- [TASK INSTRUCTIONS] Below, find the line containing "55: (462, 433, 5.20)" and the line containing "21: (84, 453, 7.62)"; reproduce exactly those two and every line between them, omitting pictures.

RECORDS SUPPLIED Start Marker

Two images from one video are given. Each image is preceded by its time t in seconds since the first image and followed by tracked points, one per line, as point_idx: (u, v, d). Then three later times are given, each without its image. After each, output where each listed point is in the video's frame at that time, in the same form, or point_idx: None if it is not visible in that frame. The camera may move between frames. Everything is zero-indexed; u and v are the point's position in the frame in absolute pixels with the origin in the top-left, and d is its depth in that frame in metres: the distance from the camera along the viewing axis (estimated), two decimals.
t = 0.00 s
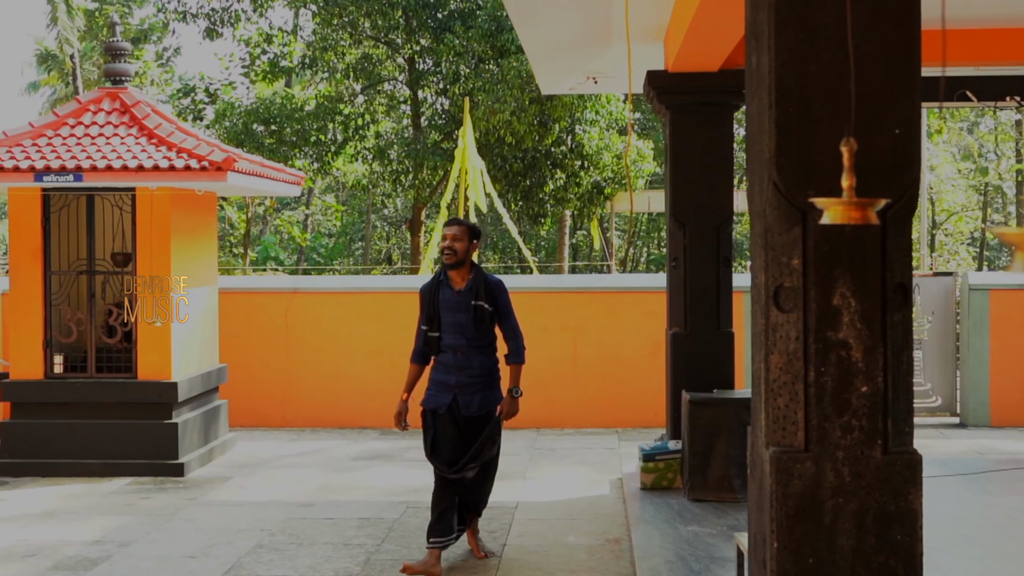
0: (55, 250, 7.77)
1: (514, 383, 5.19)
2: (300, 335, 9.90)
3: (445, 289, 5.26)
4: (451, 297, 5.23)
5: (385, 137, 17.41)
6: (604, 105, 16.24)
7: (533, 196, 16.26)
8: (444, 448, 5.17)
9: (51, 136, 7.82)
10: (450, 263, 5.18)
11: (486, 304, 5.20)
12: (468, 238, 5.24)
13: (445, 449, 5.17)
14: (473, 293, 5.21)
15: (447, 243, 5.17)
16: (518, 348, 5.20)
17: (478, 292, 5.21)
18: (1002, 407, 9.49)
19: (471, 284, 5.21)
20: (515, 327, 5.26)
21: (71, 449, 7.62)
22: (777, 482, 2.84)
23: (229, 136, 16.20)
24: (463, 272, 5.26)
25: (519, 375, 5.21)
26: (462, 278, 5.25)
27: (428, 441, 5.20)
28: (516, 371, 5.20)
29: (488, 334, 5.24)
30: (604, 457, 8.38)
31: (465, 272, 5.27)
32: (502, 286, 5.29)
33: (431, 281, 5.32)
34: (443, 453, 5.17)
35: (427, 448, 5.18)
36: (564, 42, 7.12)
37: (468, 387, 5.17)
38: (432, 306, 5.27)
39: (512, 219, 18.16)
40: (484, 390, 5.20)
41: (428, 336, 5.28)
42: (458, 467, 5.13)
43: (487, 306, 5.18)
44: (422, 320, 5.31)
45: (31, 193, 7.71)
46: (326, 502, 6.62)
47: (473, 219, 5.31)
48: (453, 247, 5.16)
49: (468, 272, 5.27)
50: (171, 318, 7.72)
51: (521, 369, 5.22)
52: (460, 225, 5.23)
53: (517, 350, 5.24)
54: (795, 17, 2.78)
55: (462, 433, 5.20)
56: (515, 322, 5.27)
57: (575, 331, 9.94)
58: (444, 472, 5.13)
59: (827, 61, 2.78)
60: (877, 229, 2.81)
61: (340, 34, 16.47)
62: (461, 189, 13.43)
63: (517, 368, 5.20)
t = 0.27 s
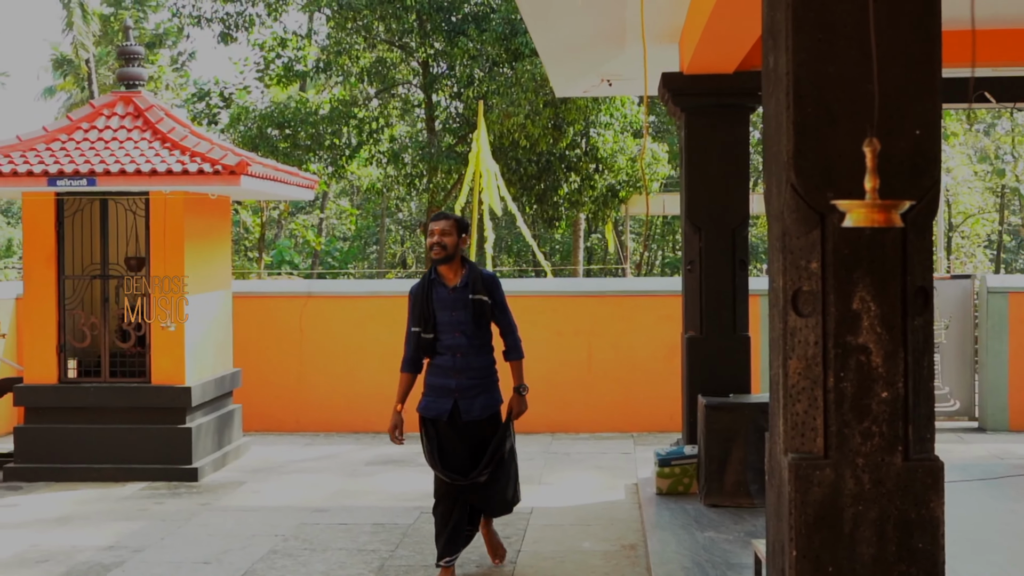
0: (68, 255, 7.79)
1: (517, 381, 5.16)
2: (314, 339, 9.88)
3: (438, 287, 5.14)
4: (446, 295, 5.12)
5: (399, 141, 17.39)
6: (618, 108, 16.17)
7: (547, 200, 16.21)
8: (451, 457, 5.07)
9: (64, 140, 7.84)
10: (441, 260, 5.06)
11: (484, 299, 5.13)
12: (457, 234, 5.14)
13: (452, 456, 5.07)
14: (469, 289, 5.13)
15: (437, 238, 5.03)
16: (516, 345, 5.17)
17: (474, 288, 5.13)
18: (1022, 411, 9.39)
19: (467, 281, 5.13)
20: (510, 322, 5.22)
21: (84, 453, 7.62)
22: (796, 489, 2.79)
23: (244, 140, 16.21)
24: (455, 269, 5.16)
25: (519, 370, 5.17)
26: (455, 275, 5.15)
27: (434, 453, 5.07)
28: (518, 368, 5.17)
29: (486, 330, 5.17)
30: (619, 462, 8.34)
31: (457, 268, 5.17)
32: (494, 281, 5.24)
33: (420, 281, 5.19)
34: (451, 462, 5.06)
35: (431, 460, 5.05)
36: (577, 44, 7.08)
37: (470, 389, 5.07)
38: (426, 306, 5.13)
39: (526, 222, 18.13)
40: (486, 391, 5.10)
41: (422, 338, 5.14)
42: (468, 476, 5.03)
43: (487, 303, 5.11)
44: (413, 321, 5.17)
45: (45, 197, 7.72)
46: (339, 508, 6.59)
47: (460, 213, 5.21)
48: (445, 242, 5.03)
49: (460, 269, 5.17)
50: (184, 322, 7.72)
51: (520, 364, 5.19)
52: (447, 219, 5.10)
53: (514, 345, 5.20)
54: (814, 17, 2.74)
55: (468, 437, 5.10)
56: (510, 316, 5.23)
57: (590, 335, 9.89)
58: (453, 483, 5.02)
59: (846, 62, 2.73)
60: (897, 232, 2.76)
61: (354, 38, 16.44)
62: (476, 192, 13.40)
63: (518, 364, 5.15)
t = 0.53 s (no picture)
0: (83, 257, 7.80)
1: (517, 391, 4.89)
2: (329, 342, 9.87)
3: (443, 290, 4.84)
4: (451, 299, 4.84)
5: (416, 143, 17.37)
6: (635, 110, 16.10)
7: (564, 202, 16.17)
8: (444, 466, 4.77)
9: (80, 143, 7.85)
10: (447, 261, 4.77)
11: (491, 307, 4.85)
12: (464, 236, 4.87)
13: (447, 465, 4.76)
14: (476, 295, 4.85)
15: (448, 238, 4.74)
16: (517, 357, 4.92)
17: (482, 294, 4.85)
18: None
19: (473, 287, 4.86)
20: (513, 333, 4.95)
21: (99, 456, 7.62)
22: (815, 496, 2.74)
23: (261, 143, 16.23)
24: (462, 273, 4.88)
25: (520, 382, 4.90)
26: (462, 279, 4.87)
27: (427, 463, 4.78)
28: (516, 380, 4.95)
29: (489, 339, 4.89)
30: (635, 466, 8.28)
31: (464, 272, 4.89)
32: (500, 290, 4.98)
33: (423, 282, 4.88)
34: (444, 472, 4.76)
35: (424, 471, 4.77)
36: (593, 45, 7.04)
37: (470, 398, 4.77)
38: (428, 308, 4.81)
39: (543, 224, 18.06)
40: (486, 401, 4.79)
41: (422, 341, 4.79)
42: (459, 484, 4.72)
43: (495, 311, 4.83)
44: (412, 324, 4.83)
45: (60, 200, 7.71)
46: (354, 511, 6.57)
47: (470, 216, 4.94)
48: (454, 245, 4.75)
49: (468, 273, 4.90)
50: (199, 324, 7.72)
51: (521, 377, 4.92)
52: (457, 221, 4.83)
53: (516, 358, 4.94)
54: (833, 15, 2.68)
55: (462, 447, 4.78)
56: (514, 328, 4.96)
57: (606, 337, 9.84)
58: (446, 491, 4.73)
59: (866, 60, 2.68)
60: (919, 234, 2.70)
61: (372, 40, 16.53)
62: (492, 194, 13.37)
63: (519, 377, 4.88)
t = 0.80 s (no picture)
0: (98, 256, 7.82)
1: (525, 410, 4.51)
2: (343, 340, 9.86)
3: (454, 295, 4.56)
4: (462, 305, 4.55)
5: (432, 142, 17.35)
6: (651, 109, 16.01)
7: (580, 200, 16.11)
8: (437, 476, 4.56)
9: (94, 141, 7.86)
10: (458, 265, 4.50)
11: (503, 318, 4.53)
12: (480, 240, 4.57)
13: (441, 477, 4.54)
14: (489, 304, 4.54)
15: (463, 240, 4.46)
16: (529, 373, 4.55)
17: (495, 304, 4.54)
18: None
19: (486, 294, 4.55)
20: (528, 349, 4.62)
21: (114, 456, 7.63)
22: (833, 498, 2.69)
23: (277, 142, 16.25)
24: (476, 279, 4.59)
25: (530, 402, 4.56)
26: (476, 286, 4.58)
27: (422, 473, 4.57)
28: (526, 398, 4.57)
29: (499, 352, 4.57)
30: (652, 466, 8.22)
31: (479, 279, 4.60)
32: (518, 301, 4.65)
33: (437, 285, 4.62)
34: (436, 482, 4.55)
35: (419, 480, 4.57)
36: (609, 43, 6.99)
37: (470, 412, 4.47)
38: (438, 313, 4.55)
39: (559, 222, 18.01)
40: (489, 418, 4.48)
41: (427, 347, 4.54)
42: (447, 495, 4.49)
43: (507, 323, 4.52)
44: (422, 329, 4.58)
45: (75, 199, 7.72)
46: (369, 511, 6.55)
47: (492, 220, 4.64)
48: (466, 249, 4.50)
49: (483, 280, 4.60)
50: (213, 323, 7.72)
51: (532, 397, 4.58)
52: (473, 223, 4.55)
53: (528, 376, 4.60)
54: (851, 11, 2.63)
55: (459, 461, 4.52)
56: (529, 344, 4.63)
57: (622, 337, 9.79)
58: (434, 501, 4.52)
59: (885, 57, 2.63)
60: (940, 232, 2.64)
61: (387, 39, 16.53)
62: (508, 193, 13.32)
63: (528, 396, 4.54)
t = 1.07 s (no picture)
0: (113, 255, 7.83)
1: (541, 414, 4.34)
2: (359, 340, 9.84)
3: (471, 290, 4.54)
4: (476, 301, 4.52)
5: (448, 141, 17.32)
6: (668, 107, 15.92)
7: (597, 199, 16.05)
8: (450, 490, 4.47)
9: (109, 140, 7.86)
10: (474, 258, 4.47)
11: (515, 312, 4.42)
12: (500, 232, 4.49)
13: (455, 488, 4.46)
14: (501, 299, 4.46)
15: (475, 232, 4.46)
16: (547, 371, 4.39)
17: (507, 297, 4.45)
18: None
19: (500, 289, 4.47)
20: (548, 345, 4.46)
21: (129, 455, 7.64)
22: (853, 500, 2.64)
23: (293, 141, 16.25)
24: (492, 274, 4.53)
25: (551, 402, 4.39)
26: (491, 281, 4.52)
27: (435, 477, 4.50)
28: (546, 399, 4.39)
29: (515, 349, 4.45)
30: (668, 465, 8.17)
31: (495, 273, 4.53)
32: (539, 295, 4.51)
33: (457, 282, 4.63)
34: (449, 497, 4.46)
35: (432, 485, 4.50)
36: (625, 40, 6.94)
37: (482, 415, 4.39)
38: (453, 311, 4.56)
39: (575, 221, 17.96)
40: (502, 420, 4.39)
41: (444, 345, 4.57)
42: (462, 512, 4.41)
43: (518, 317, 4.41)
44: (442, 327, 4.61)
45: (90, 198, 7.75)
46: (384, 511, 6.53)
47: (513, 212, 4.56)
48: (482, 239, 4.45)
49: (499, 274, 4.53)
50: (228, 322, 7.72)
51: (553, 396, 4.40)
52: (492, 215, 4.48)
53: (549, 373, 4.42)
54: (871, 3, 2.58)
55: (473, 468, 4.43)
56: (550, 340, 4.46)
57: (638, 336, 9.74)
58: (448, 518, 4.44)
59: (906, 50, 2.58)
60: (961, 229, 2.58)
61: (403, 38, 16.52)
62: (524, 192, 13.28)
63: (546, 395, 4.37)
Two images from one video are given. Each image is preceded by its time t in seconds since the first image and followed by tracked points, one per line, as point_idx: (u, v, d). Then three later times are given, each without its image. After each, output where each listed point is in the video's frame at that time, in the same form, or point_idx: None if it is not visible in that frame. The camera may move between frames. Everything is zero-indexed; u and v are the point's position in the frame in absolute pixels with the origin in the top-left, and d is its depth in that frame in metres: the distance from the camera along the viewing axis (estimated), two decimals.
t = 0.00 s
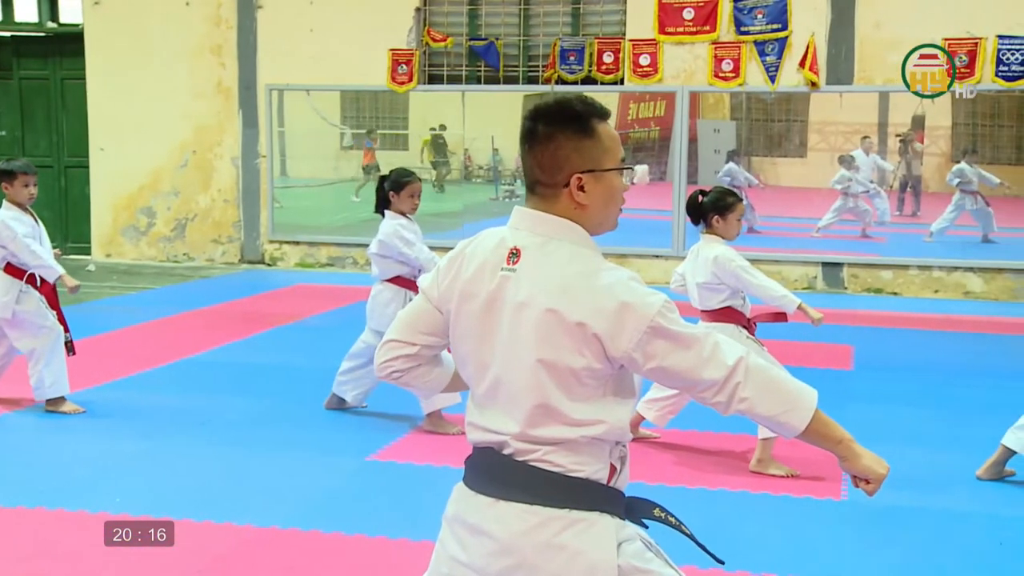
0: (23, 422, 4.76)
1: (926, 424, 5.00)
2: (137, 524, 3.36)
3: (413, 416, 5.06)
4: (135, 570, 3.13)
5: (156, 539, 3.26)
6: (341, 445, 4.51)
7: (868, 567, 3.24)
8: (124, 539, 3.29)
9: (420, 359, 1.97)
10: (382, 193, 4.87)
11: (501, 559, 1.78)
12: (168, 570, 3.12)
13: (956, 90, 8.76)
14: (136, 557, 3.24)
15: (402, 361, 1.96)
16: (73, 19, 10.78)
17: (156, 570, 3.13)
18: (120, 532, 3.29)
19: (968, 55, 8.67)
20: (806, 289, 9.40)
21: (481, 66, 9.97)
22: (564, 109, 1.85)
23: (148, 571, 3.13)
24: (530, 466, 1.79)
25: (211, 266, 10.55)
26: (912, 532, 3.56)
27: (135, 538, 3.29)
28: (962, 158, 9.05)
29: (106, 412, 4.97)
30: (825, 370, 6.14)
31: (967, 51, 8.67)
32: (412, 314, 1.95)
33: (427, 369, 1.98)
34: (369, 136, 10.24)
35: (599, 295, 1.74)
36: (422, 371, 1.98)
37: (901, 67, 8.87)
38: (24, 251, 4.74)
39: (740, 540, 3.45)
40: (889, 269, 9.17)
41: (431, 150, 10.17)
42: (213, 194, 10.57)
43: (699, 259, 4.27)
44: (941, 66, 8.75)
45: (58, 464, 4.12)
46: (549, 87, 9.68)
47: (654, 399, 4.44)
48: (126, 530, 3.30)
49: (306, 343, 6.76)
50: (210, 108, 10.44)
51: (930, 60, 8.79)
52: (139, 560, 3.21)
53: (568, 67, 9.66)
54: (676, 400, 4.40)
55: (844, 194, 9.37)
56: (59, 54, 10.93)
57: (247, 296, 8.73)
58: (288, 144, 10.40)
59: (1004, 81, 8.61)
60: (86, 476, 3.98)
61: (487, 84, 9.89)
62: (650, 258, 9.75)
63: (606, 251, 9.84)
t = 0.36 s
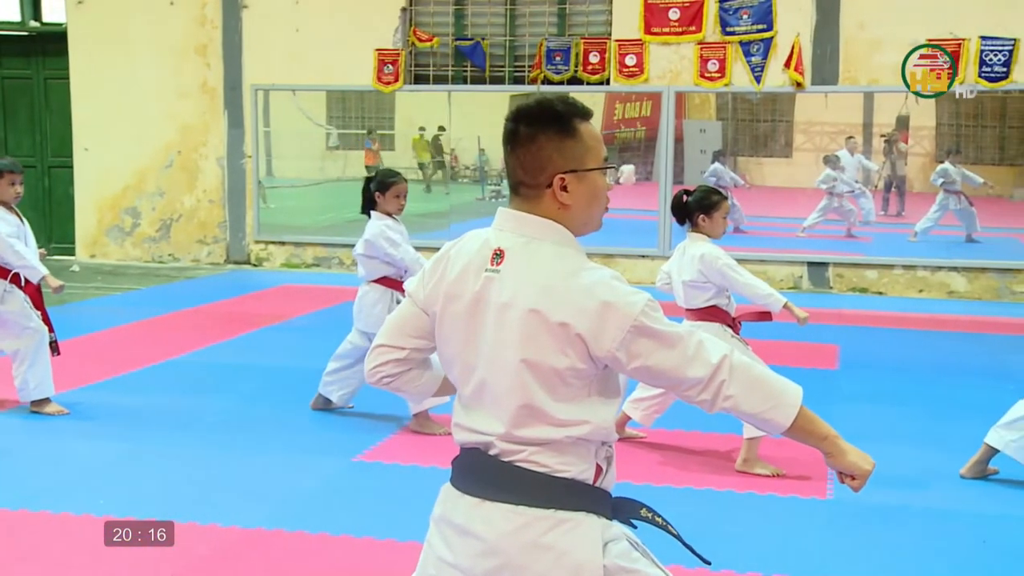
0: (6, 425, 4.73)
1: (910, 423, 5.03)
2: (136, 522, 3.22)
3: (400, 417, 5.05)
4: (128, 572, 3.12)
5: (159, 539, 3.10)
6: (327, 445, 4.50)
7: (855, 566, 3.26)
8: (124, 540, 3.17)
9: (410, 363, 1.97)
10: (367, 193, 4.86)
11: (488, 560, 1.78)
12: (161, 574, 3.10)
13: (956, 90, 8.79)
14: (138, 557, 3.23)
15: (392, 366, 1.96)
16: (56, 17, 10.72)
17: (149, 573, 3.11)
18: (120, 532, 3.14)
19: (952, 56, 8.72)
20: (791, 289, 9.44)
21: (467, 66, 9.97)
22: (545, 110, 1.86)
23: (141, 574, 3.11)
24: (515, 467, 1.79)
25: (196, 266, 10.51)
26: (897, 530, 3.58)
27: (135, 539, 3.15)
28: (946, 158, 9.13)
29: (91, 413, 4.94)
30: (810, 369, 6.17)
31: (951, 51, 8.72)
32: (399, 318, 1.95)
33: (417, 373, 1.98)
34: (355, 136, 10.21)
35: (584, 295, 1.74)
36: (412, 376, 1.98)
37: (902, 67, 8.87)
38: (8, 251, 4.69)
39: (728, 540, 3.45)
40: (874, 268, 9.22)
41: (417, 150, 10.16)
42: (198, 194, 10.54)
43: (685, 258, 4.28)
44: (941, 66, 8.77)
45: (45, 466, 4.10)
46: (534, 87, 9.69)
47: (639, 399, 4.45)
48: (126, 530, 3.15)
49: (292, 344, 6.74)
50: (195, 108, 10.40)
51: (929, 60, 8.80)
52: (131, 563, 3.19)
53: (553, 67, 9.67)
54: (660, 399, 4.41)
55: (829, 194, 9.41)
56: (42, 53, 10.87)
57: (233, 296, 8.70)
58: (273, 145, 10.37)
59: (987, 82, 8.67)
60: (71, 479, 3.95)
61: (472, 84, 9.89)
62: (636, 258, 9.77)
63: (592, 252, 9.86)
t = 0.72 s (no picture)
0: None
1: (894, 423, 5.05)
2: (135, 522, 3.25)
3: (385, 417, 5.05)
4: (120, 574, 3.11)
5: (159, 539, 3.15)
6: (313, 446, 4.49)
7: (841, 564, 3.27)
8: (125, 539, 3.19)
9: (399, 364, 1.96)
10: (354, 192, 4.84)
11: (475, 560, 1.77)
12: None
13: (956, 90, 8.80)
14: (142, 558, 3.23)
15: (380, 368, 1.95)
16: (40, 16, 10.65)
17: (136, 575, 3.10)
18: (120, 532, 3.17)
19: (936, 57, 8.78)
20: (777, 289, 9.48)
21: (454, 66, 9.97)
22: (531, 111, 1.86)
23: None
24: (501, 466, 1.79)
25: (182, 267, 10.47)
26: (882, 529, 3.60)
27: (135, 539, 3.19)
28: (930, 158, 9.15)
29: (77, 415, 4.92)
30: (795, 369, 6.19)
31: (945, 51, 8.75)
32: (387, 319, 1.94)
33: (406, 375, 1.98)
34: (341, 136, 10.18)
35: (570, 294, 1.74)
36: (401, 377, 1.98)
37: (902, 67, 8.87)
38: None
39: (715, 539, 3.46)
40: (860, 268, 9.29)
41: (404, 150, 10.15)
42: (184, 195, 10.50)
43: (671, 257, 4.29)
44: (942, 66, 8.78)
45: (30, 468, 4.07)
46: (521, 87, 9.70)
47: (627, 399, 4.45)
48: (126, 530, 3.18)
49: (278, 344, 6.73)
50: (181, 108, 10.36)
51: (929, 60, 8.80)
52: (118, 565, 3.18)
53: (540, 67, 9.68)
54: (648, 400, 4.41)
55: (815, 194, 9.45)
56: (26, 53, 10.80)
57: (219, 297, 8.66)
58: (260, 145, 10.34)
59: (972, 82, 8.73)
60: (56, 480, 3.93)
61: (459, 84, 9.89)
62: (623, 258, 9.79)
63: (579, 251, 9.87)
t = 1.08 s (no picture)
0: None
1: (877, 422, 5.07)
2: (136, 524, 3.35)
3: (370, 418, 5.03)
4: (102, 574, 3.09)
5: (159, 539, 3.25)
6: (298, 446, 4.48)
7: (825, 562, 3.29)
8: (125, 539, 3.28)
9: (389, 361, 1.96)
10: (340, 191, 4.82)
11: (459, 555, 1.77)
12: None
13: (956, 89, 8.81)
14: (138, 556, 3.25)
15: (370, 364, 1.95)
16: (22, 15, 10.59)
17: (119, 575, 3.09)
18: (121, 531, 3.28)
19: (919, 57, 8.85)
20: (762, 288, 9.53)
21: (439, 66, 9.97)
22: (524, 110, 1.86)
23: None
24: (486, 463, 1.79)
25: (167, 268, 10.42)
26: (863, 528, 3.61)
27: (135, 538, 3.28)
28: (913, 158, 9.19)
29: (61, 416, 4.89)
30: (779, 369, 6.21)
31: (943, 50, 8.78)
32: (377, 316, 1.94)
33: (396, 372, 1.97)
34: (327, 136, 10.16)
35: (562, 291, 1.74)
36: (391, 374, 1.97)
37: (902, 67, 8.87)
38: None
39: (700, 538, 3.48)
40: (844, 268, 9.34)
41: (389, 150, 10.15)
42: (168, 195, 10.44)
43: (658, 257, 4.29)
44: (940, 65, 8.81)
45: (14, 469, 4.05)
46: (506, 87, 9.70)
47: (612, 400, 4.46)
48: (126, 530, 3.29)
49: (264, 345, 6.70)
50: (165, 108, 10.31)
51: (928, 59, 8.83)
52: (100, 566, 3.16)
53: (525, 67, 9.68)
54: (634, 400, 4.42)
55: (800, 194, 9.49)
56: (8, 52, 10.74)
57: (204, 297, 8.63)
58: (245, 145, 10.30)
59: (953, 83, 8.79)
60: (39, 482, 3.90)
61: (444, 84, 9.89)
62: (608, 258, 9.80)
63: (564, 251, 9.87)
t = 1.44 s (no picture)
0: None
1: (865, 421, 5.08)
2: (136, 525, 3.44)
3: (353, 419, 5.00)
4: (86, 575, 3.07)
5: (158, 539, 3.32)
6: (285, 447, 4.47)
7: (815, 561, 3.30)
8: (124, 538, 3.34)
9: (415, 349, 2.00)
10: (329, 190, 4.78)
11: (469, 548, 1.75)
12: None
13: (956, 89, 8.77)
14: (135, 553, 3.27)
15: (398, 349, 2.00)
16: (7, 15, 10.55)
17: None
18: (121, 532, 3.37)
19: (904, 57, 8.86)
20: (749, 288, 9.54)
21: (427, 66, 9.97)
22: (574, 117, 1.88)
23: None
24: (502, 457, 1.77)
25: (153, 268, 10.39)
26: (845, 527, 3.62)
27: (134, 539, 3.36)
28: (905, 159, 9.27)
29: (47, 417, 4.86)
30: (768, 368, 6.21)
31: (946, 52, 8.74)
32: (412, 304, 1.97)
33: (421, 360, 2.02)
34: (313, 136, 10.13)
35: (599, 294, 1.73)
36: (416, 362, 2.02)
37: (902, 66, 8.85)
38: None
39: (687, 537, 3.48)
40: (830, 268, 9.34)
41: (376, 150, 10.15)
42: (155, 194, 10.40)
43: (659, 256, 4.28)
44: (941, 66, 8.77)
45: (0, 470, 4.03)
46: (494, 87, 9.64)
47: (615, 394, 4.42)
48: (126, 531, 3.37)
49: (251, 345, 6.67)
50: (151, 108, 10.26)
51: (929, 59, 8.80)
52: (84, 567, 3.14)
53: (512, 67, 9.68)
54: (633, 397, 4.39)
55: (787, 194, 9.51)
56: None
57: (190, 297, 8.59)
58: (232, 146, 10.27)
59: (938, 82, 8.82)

RECORDS SUPPLIED End Marker

- [YOUR RESPONSE]
55: (462, 433, 5.20)
56: (515, 322, 5.27)
57: (575, 331, 9.94)
58: (444, 472, 5.13)
59: (827, 61, 2.78)
60: (877, 229, 2.81)
61: (340, 34, 16.47)
62: (461, 189, 13.43)
63: (517, 368, 5.20)
t = 0.27 s
0: (68, 255, 7.79)
1: (517, 381, 5.16)
2: (314, 339, 9.88)
3: (438, 287, 5.14)
4: (446, 295, 5.12)
5: (399, 141, 17.39)
6: (618, 108, 16.17)
7: (547, 200, 16.21)
8: (451, 457, 5.07)
9: (64, 140, 7.84)
10: (441, 260, 5.06)
11: (484, 299, 5.13)
12: (457, 234, 5.14)
13: (452, 456, 5.07)
14: (469, 289, 5.13)
15: (437, 238, 5.03)
16: (516, 345, 5.17)
17: (474, 288, 5.13)
18: (1022, 411, 9.39)
19: (467, 281, 5.13)
20: (510, 322, 5.22)
21: (84, 453, 7.62)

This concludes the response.